Sono stati una delle formazioni guida del progressive rock: dopo la sosta degli anni Ottanta, ritrovano l’ispirazione

Luca Testoni

In un'epoca di consumo fast food e digitale della musica, fa piacere scoprire che in un piccola rassegna di provincia, come può essere quella della Festa della Birra di Trescore Balneario, si trovi spazio per un misconosciuto di storia del rock. Vedi gli ospiti odierni (inizio concerto alle 21, con ingresso libero): i Caravan.
Di sicuro, una delle formazioni guida del progressive-rock britannico e, nello specifico, di un sound soffice e romantico tipico di quel fitto intreccio di artisti e band che hanno popolato la cittadina di Canterbury tra la fine degli anni Sessanta e la metà degli anni Settanta. Un suono «innamorato» del jazz, del rock e della psichedelia, ma nello stesso tempo barocco e surreale, fluido e cromatico.
Andatevi a ad ascoltare il doppio cd antologico del 2000 Where But For Caravan Would I?, che in 21 pezzi e due ore e mezza di musica ha il merito di ricostruire un'attendibile storia del gruppo nel suo periodo migliore (i primi sei album incisi per la Decca), e rimarrete affascinati dalla dolcissima bellezza che quella musica continua a conservare.
I Caravan erano «i poeti di Canterbury, teneri visionari psico-prog», per dirla con le parole di Riccardo Bertoncelli, uno dei numi tutelari della critica rock tricolore. «Anche quando si allungavano oltre i dieci, i venti minuti, le loro erano fondamentalmente canzoni con belle armonie e un forte grado di orecchiabilità». Le contrassegnava la voce malinconica di Pye Hastings e gli dava nervo l'organo di Dave Sinclair, grande marchio distintivo, timbro fra i più classici del british rock anni '70.
La «partita» Caravan si giocava fondamentalmente fra quei due, con uno schema classico: un'introduzione romantica e trasognata e, poi, uno sviluppo con ritmi più accesi, grazie all'ingresso dell'organo.
La tanto favoleggiata scuola di Canterbury si è tuttavia dissolta nel giro di poco anni.
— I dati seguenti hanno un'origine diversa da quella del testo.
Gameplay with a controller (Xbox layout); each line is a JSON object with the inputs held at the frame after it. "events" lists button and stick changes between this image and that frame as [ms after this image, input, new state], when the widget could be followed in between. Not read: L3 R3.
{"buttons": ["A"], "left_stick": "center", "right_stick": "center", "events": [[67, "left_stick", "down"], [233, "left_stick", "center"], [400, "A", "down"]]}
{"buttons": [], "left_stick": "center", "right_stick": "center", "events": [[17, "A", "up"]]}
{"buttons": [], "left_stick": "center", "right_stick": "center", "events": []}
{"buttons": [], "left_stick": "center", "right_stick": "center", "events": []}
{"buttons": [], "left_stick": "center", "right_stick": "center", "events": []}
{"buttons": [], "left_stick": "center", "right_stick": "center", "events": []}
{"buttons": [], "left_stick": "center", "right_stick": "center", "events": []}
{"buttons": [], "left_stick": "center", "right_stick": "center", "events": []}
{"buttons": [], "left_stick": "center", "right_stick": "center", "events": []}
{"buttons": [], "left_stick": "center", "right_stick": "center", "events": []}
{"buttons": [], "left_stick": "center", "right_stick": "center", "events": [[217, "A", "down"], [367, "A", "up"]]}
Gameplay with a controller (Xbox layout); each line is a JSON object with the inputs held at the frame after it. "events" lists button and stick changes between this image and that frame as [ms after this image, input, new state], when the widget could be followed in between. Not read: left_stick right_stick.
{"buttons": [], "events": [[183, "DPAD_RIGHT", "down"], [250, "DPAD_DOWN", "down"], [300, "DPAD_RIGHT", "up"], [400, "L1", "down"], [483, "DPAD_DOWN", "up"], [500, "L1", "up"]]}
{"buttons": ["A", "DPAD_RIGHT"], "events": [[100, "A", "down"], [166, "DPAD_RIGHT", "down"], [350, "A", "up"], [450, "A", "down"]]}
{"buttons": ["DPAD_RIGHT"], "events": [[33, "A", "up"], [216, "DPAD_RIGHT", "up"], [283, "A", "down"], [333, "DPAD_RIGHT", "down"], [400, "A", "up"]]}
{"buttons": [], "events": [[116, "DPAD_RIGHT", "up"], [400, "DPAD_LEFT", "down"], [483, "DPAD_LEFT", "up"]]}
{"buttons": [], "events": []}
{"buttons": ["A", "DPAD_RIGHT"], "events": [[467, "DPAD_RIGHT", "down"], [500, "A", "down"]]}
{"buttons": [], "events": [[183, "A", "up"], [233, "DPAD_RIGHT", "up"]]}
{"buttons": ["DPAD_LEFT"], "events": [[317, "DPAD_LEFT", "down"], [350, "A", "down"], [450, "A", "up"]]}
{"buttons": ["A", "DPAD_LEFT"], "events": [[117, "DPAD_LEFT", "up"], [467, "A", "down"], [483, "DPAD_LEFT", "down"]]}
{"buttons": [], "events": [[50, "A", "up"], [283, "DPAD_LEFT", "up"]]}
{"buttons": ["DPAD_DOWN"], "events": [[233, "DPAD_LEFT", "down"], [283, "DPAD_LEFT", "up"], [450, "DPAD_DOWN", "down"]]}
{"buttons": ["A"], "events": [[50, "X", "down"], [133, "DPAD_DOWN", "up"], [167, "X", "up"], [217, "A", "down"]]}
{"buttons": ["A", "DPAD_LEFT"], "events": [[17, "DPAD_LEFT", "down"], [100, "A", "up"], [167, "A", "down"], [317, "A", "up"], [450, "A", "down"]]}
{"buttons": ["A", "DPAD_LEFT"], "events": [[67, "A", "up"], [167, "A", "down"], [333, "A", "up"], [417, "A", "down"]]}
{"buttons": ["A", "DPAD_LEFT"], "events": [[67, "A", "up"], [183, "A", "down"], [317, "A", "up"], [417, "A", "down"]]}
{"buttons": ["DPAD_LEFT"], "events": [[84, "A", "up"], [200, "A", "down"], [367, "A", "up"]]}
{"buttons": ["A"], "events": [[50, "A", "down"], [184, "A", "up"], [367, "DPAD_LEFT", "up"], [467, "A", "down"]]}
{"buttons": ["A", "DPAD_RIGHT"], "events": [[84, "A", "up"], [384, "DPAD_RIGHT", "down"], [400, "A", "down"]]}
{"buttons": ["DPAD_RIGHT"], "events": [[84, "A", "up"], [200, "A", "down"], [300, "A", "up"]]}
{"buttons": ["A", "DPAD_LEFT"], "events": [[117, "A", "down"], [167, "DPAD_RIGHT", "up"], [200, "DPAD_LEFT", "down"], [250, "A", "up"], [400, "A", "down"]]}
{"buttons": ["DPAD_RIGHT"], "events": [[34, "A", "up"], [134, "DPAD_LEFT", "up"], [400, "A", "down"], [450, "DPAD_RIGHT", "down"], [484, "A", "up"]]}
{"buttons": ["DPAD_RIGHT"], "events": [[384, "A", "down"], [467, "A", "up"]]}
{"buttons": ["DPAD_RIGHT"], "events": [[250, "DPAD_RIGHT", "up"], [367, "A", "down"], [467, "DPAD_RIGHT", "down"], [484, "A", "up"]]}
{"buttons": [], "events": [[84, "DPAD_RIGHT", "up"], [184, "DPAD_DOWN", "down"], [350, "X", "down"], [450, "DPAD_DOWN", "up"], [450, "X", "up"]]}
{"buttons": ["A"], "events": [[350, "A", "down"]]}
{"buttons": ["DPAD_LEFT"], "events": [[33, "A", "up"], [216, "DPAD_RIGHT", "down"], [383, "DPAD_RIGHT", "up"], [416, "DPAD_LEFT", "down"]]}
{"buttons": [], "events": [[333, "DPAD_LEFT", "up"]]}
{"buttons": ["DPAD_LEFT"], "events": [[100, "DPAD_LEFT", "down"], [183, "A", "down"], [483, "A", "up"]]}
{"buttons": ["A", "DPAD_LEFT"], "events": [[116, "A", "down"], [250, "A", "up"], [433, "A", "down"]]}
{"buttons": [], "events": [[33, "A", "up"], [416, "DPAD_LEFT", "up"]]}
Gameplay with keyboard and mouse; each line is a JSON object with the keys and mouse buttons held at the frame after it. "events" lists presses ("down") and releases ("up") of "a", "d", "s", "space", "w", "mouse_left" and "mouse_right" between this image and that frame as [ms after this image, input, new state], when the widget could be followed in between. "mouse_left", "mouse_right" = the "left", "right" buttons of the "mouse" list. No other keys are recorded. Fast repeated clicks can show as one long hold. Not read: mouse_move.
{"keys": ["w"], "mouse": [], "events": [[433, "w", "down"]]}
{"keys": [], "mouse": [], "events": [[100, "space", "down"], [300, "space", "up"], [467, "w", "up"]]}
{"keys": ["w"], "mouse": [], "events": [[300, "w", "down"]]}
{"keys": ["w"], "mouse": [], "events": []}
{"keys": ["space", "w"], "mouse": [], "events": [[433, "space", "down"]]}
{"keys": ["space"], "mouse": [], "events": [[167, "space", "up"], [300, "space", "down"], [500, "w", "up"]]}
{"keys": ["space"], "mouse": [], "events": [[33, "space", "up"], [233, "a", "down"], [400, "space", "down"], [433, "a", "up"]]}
Ci rimangono la copiosa eredità discografica dei Soft Machine di Robert Wyatt e, manco a dirlo, quella dei Caravan.
Questi ultimi, venuta meno l'ispirazione, si sono fermati per tutti gli anni Ottanta, per poi rimettersi in pista una decina di anni fa, tornando anche a frequentare le sale d'incisione. Considerato che hanno pubblicato il primo disco nel 1968, fanno la bellezza di 37 anni di attività. Anche se il cantante-chitarrista Pye Hastings e il batterista Richard Coughlan, due autentiche colonne del gruppo, suonavano già nei leggendari Wilde Flowers nell'autunno 1965, e dunque il computo si allunga.


Proprio Hastings e Coughlan sono gli unici superstiti della formazione originale. Oggi troviamo al loro fianco, Jan Schelhaas (tastiere), Geoffrey Richardson (viola, flauto e mandolino), Jim Leverton (basso) e Doug Boyle (chitarra).